There has been a lot of market speculation that the Comcast’s proposed acquisition of Time Warner Cable might be blocked on anti-trust concerns. We believe these concerns are overblown.
1) The Cable Operations Don’t Compete in the Same Markets, so Industry Concentration Doesn’t Change.
The combined company would serve over 30 million homes, which initially seems to significantly consolidate the industry. But the DoJ must analyze the market from the perspective of where they are sold – the customer. There are only a few areas where customer currently has a choice between Comcast and Time Warner – and in those few areas they may have to divest operations or negotiate an arrangement that provides a similar result. The company has already indicated it intends to sell territories accounting for approximately 3 million homes and these are undoubtedly on the list of territories to be sold. So, generally speaking, cable industry concentration will be the same since almost no one will have fewer choices for video as a result of a merger. This is completely the opposite situation that would occur if DIRECTV and DISH Network were to merge. In this case, most consumers would be reduced from three choices (cable and two satellite companies) to two (Cable and one satellite company). Of course, the growth of Verizon’s FiOS and ATT’s U-verse and other networks is slowly eroding even that argument.
2) Vertical Integrations Issues Manageable
The other anti-trust issue relates to vertical integration. Comcast owns NBC and some of its broadcasting stations. This puts the combine company in a stronger position to hurt DIRECTV or DISH Network by withholding NBC content from them. Of course, Comcast could have done this before – and this was a concern about the NCB/Comcast transaction. But it seems to have been resolved and there have not been serious complains that Comcast/NBC was using their content leverage unfairly against DIRECTV and DISH Network. Also, regulators generally are less worried about abuse of market power due to vertical integration than they are about horizontal integration as the negative impact on end-users is less clear. It’s hard to see why the DoJ would suddenly assume the vertical integration issues would now be larger simply because Comcast is larger. Any vertical integration concerns could be solved by clearer requirements that the combined company sell any of their proprietary content to DIRECTV and DISH Network (and other competitors) on terms similar to those they supply the other cable companies they don’t compete against.
3) Leverage Over Content Providers Helps Consumers
Another issue raised is that the combined company will pressure content providers to supply better terms. But this would be considered a consumer positive and a reason for regulators to support the deal. It would give the combined company the ability to lower prices or offer additional services for the same price to compete more aggressively against satellite and Over the Top (OTT) Internet video service such as Netflix and Hulu. Of course there is no guarantee they will do this, but there is no reason to believe that a having a cost advantage would allow them to raise prices or reduce services. Far from being a reason to deny the merger, this is a strong supporting argument.

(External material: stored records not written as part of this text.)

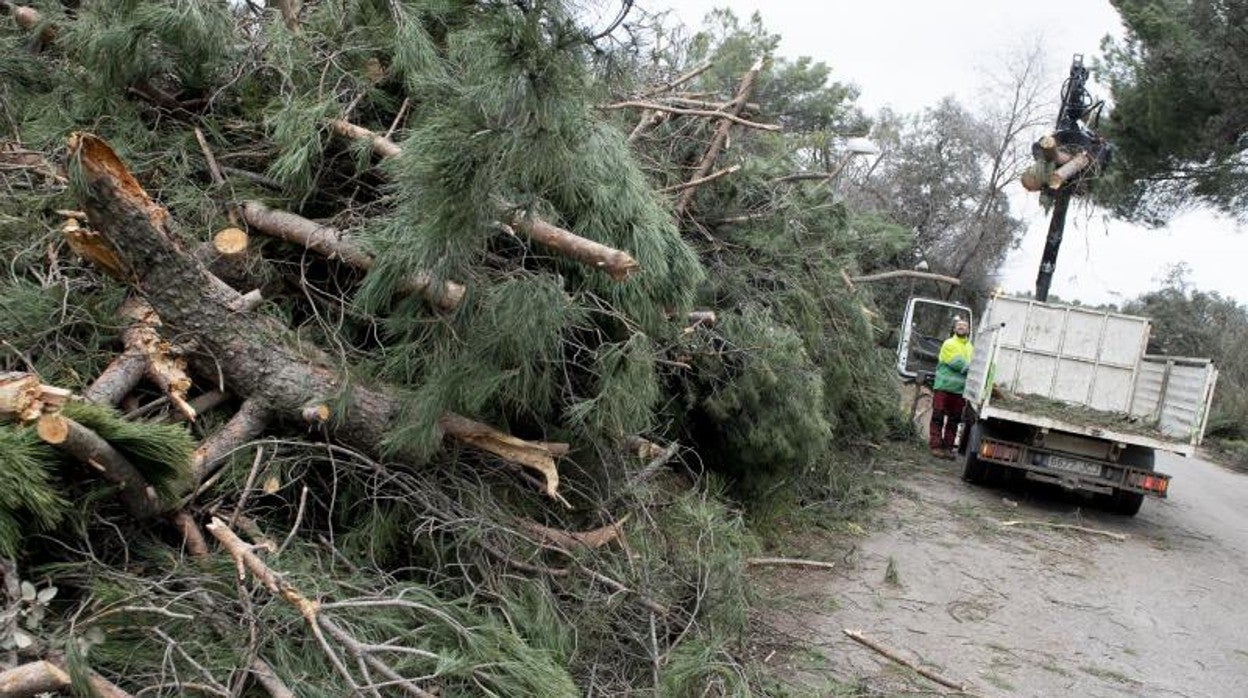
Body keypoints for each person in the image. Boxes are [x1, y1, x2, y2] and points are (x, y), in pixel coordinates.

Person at [929, 317, 972, 459]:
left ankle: (947, 448)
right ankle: (935, 446)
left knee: (954, 420)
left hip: (959, 391)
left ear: (968, 330)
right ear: (954, 329)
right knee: (938, 417)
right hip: (943, 388)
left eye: (964, 326)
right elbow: (956, 363)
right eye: (958, 326)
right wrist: (972, 368)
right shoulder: (949, 343)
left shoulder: (970, 348)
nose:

4) Access to New Content and Programming Diversity Concerns not a Major Barrior
There is a potential public policy concern that such a large company handing media distribution would have inordinate influence in determining which media content can survive. It’s possible that some content would be unviable without carriage by a distributor that controls 30% of the nation’s eyeballs. This type of market power due to vertical integration is experienced in other industries. And it’s precisely why the company would seek to sell about 3 million viewers – to keep under the 30% threshold regulators often us when looking at abuse market power with respect to suppliers in vertical integration situations. Unless the DoJ or the FCC decides that the media industry is, for some reason, dramatically different than other industries, this should not be a problem. Meeting the 30% guideline should serve to handle the regulator’s concerns. Finally, Comcast and Time Warner don’t control all of their content. They are required to carry the content of local television stations via “must carry” rules. So content providers seeking carriage on Comcast or Time Warner cable systems can also bypass Comcast and Time Warner and get that carriage via carriage on television broadcast stations.
5) Net Neutrality and Other Irrelevant Issues
The FCC is clearly disappointed in the recent DC Court of Appeals decisions striking down Net Neutrality (Verizon v. FCC). Among other issues, is the fear the cable companies will be able to reduce video competition by restricting OTT video provides including Hulu and Netflix. This merger does not change the impact of that decision. However, the proposed Comcast/TWC merger gives the FCC the ability to condition the merger on them agreeing to net neutrality rules. The FCC can thus guarantee 30% of the country will have the net neutrality that they are not allowed to impose via a rulemaking. This opportunity may be the strongest reason the FCC has for supporting the merger.
Other opposition to the merger, about having so many people in the country dependent on one provider, security concerns and the unpopularity of the industry among consumers are political issues and not rooted in traditional anti-trust law. Of course the FCC uses a more subjective “public interest” test than the DoJ, so these political issues could still come into play. But based on an basic traditional anti trust analysis, the deal looks in good shape.